AI can unmask online users for just a few dollars each


Researchers have devised a method that allows large language models (LLMs) to strip anonymity from pseudonymous online accounts at scale for as little as $1.41 per target, using commercially available APIs for the AI systems.



In doing so, the researchers have shown that the assumption of online identities being protected through pseudonymity is no longer particularly robust, as the AI tools can quickly and cheaply identify users through their posts.

A paper, Large-scale online deanonymisation with LLMs, by researchers at the Swiss Federal Institute of Technology ETH Zurich, the Machine Learning Alignment Theory Scholars’ program, and AI vendor Anthropic, describes a pipeline that correctly identifies pseudonymous users with high precision.

The paper points to the surveillance of journalists, dissidents, and activists as a realistic threat.

Hyper-targeted advertising linking anonymous forum posts to customer profiles and personalised social engineering at scale, is another scenario.

Employees relying on pseudonymity for protection could also be unmasked using the researchers’ technique.

Essentially, LLMs are able to pick up on specific pieces of information, such as locations, conferences attended, niche hobbies, job titles and more, to narrow down who the person is likely to be.

For the study, the researchers built a four-stage attack framework they named ESRC: Extract, Search, Reason, and Calibrate.

It works by an LLM first extracting identity-relevant signals from unstructured posts, such as demographics, writing style, incidental disclosures, interests, and linguistic patterns.

Semantic embeddings then search a candidate pool for likely matches, before a second, more capable model reasons over top candidates to verify the best match.

A final calibration stage controls the false positive rate, allowing the attacker to trade off precision against how many users they successfully identify.

The researchers’ approach runs entirely on unstructured text, requiring no structured data, predefined features, or manual effort from skilled investigators.

In the researchers’ testing, the LLM pipeline achieved 45.1 percent recall at 99 per cent precision threshold, when matching Hacker News accounts to LinkedIn profiles across a pool of 89,000 users.

Previous automated methods achieved just 0.1 percent recall at the same precision.

In a separate test linking pseudonymous Reddit accounts across time, the full LLM pipeline identified more than a third of all users at 99 per cent precision.

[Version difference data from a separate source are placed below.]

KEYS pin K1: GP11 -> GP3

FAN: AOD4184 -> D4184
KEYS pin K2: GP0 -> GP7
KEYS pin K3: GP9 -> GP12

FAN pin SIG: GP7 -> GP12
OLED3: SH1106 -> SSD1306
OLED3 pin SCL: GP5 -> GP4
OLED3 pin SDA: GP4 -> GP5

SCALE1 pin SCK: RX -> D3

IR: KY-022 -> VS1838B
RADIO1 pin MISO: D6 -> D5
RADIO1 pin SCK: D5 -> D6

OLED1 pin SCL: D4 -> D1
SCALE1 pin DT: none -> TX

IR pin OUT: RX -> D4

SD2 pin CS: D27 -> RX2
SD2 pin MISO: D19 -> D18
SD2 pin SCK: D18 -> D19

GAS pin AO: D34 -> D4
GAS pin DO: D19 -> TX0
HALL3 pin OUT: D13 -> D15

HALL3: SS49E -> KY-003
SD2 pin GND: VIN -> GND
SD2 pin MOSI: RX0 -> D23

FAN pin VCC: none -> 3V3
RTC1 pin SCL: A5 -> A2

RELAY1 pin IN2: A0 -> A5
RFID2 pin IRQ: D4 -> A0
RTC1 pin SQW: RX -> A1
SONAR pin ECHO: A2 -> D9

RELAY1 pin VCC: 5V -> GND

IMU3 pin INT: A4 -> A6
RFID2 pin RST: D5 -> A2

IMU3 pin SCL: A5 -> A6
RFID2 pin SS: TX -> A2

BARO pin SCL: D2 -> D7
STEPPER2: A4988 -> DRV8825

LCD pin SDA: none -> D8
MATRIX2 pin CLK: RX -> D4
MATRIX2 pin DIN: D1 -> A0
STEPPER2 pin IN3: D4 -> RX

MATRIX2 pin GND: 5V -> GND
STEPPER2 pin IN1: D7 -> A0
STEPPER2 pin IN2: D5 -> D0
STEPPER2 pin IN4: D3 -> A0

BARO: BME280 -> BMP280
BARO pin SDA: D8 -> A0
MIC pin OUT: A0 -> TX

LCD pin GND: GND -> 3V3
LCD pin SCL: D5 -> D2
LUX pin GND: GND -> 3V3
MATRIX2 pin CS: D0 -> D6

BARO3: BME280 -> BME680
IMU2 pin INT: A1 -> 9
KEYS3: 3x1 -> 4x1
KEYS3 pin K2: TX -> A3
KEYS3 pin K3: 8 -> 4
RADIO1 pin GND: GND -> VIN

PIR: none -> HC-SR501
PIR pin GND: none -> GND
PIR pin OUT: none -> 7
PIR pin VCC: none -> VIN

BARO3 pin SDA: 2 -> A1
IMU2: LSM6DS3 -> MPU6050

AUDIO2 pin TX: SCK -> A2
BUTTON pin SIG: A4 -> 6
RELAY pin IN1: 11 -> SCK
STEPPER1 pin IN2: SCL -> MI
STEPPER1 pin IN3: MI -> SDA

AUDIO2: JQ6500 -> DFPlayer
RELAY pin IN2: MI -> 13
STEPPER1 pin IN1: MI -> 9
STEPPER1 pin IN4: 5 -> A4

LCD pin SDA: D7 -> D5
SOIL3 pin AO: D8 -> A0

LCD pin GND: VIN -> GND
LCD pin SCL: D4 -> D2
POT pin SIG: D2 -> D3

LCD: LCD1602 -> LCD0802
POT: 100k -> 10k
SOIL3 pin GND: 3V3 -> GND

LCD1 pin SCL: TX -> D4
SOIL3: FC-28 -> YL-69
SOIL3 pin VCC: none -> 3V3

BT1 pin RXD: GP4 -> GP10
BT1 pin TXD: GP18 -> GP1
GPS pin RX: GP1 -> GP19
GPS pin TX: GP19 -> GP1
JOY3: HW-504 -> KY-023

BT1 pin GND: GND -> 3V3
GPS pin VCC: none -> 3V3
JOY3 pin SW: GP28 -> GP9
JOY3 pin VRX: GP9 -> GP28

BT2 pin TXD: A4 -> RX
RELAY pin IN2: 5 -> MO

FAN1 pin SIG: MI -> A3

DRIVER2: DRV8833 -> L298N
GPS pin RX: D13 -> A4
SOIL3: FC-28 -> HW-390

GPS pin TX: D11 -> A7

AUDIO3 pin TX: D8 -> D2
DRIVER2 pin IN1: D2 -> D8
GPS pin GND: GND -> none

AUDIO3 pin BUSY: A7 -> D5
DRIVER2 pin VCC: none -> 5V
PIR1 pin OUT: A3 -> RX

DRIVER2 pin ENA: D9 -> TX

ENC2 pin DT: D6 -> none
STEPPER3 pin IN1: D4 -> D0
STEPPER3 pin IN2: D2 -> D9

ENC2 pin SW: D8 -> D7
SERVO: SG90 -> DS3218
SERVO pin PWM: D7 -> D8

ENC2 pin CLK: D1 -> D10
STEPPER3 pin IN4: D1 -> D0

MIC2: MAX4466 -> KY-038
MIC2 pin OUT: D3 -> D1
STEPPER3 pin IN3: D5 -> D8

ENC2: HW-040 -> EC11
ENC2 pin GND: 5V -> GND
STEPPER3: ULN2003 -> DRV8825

A partially redacted dataset from Anthropic called Interviewer, published in December last year, was also used for the researchers’ testing.

Here, the LLM pipeline was able to ferret out the identities of nine of the 33 anonymised scientists, drawn from the 1250 interviews in the dataset.

The models used in the pipeline were Grok 4.1 Fast from xAI, GPT-5.2 from OpenAI, and Gemini 3 Flash and Gemini 3 Pro from Google.

No Claude model such as Sonnet or Opus was used for the tests, despite Anthropic researcher Nicholas Carlini acting as an adviser on the paper.

Cheap deanonymising of online users is now possible

The researchers estimate their agentic pipeline costs between $1.41 and $5.64 (US$1-4) per target, using standard commercial AI APIs.

Previous deanonymisation attacks of comparable effectiveness required either structured datasets amenable to algorithmic matching, exploitable technical vulnerabilities, or significant manual effort from skilled investigators reserved for high-value targets.

The pipeline extrapolates to internet-scale datasets with non-trivial success, the researchers say, projecting roughly 35 percent recall at 90 percent precision against a candidate pool of 1 million users.

Future models will bring even greater accuracy and lower cost, the researchers predict.

Guardrails not a reliable defence

The researchers tested commercial LLM safety guardrails during their experiments and found them insufficient to prevent deanonymisation.

In some scenarios the agents declined to assist, but small AI prompt changes circumvented those refusals each time.

The ESRC pipeline also fragments the attack into steps such as summarising profiles, computing embeddings, and ranking candidates.

This step by step approach has the effect of resembling normal, benign usage, making automated misuse detection unreliable.

Open-source models extend the threat beyond commercial API access entirely, the researchers said, because safety guardrails can be stripped out and there is no usage monitoring on open-source deployments.

The researchers suggest rate limits on API data access, automated scraping detection, and bulk data export restrictions as the most practical near-term mitigations, placing the primary burden of response on platforms rather than AI providers.

They stopped short of releasing their pipeline code or processed datasets, citing the risk that doing so would further lower the barrier for malicious actors.

The researchers’ preprint paper has been posted to arXiv and is awaiting peer review.